(Records contained in a dataset)
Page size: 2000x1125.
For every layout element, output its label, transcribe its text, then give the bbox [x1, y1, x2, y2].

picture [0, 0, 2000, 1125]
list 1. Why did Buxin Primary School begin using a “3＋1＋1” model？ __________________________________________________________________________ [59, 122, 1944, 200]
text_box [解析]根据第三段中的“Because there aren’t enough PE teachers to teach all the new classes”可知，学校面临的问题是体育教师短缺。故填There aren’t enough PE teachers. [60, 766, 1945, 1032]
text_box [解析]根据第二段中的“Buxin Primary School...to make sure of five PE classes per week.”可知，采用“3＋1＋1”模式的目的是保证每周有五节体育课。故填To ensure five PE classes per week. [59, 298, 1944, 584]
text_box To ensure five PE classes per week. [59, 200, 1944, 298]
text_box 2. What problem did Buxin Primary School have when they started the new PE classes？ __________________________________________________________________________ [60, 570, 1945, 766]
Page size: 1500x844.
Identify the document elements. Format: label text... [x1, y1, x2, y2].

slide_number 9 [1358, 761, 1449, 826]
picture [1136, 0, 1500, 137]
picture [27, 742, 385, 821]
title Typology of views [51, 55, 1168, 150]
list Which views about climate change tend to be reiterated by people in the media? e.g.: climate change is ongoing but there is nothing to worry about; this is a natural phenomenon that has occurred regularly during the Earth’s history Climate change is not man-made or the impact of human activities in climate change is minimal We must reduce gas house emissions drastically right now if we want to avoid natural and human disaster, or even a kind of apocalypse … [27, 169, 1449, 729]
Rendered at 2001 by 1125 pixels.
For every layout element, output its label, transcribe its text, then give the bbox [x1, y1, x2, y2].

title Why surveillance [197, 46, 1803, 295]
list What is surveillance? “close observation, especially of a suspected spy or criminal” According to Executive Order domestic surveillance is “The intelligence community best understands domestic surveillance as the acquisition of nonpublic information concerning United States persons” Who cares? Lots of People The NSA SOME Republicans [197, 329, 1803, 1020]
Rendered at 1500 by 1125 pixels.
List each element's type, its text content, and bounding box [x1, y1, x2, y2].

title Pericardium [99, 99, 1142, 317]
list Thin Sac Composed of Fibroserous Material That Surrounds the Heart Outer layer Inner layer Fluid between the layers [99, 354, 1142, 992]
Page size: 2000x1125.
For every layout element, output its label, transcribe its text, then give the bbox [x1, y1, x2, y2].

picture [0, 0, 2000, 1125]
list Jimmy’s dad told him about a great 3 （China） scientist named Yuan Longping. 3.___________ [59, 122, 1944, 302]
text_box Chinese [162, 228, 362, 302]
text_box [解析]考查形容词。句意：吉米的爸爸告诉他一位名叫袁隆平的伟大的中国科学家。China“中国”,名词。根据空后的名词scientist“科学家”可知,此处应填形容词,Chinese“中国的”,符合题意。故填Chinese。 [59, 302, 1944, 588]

(Problem requirements): Write the opening line of the data above and every line after it, exactly, stopping once you have written the line with "Page size: 1500x844.".

(Exercise answer):
Page size: 2000x1125.
For every layout element, output its label, transcribe its text, then give the bbox [x1, y1, x2, y2].

picture [0, 0, 2000, 1125]
list 1. Why did Buxin Primary School begin using a “3＋1＋1” model？ __________________________________________________________________________ [59, 122, 1944, 200]
text_box [解析]根据第三段中的“Because there aren’t enough PE teachers to teach all the new classes”可知，学校面临的问题是体育教师短缺。故填There aren’t enough PE teachers. [60, 766, 1945, 1032]
text_box [解析]根据第二段中的“Buxin Primary School...to make sure of five PE classes per week.”可知，采用“3＋1＋1”模式的目的是保证每周有五节体育课。故填To ensure five PE classes per week. [59, 298, 1944, 584]
text_box To ensure five PE classes per week. [59, 200, 1944, 298]
text_box 2. What problem did Buxin Primary School have when they started the new PE classes？ __________________________________________________________________________ [60, 570, 1945, 766]
Page size: 1500x844.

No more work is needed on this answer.